So I bought a pipe. I've bought a few more since. I've tried a few different kinds of tobacco. English blends seem to be my favorite; the smoky flavor of latakia is a true delight. And through the trial, I've discovered the differences between smokers. Those who smoke cigarettes always seem so harried to me. They get the nic fix their bodies crave and then they move on. Cigar smokers are more relaxed; there is technique required in properly smoking a cigar, and it teaches patience. Smoking a pipe, however, goes even further. It is a ritual. Fill the pipe (many different methods to choose from, three-pinch being most popular), perform a charring light, tamp down the tobacco, perform a true light, and then sip gently at the stem. Maybe you have to relight a few times; finishing a pipe can take an hour or more. Once the pipe has been smoked, you can refill or you can break the pipe down and clean it. The entire endeavor is calming, relaxing. It's a shame that it has fallen so to the wayside. Most of the time, when I go into a tobacco shop and ask for pipe tobacco, the clerk will point at a solitary bag on a barren stretch of shelf. Even then, it isn't really pipe tobacco. It's a bag of Roll Your Own cigarette tobacco--the companies label this stuff as pipe tobacco to avoid taxes.
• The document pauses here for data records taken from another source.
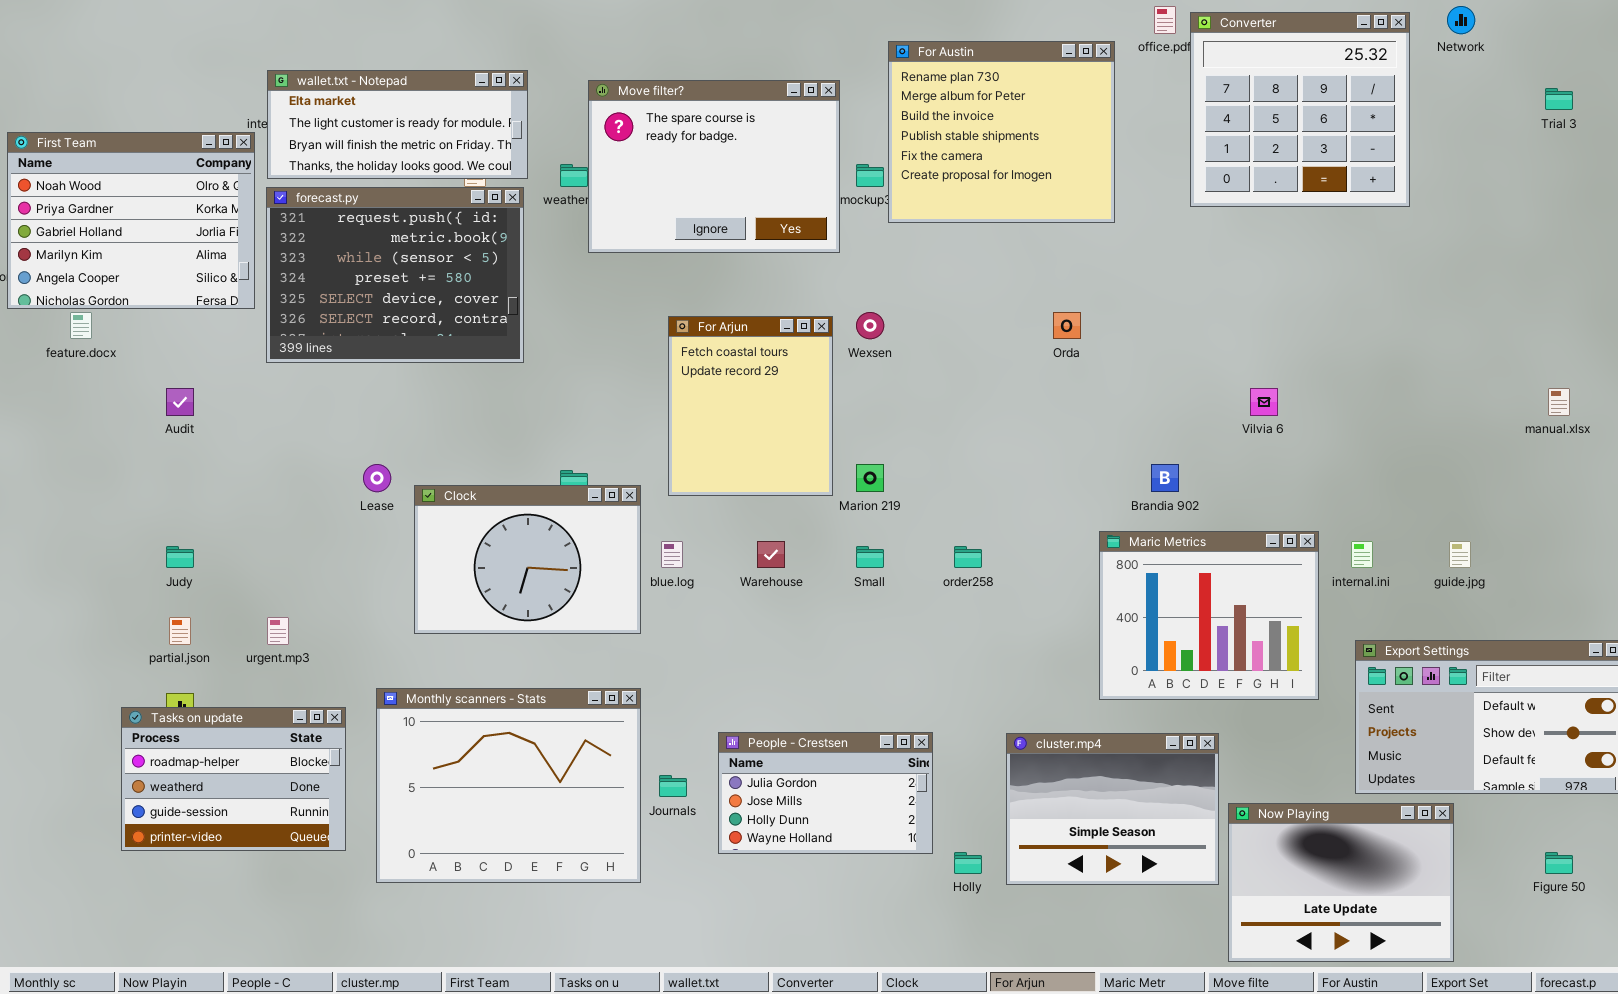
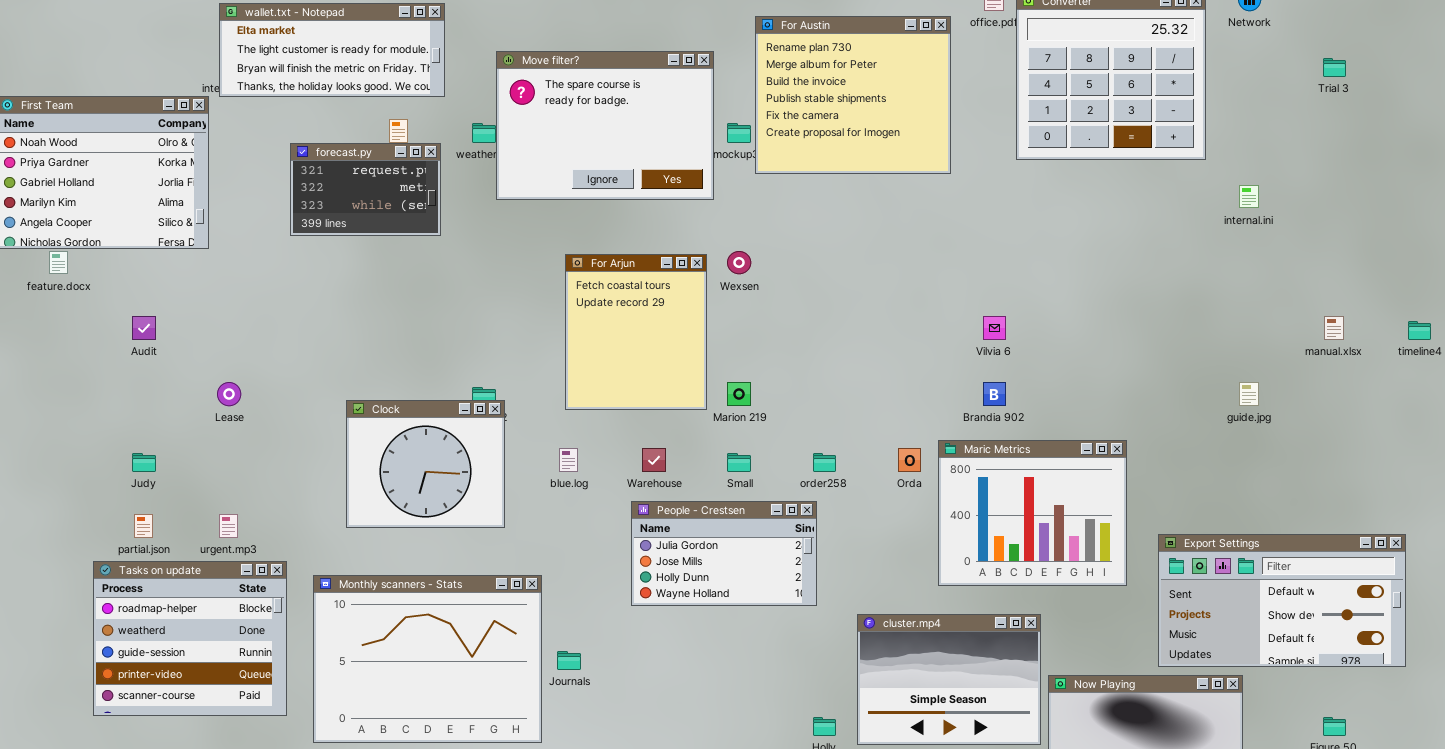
wallet.txt - Notepad: [267,70,528,179] -> [219,3,445,97], moved
forecast.py: [266,187,524,363] -> [290,143,441,236], resized
Orda: [1053,312,1081,339] -> [898,448,921,472], moved
Vilvia 6: [1250,388,1278,416] -> [983,316,1006,340], moved
Lease: [363,464,391,492] -> [217,382,241,406], moved
Clock: [414,485,641,634] -> [346,400,505,528], resized
internal.ini: [1351,541,1373,568] -> [1239,185,1259,208], moved
guide.jpg: [1449,541,1471,568] -> [1239,382,1259,406], moved
Tasks on update: [121,707,346,851] -> [93,561,287,716], resized
People - Crestsen: [718,732,933,854] -> [631,501,817,606], moved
So one more tally to mark me as an old fogey. I don't really care. In fact, I prefer it. There is vast, rich culture out there for those who are not afraid to fall behind the times. One more thing before I go. One of my managers asked me to carry a case of cigarettes from receiving up to the tobacco counter. Before I left on the errand, she asked if I smoked. "A pipe," I said. She shook her head. "I should have known."
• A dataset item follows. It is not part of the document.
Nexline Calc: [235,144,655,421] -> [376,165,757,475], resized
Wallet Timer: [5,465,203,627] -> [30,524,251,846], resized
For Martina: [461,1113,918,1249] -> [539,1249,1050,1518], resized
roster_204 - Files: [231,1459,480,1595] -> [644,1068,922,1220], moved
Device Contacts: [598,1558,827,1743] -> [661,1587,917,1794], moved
"To walk peacefully with oneself in the woods. To boil one's coffee and fill one's pipe, and to think idly and slowly as one does it." Knut Hamsun

Wednesday, February 3, 2010

Further Misadventures

Sometimes my lunch breaks get a tad predictable. Whenever I'm stuck on a shift that only allows me thirty minutes to eat, I go for the quickest, cheapest stuff I can get. My current favorite is Asian chicken bites from the deli and a chow mein bowl. Because I had run out of chopsticks, I had to buy another packet (I swear, this is leading up to something).
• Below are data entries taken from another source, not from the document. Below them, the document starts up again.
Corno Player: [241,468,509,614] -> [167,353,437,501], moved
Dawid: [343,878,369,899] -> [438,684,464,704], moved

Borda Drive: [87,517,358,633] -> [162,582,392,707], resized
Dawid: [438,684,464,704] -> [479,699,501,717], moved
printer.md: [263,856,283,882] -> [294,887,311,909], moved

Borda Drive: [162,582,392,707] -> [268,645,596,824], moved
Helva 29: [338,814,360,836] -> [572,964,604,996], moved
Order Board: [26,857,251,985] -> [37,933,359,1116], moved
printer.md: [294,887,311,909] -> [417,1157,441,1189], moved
When I got to the checkout lane, the girl there asked me if I really preferred chopsticks to plastic forks (my ability to eat with chopsticks has awarded me celebrity/freak status in the associate lounge). I said that yes, I liked using chopsticks. I paid for the items and, feeling it would be rude to walk off without saying anything else, said, "Chopsticks are fun."

She shook her head, saying, "I just don't think I could get the hang of using them." She closed out the register and began to walk away. Then she stopped. "I do like a big stick, though." Her friend at the next register started laughing.

Fortunately (?) my brain had shut down before I could say that I always did believe in the adage "Speak softly and carry a big stick."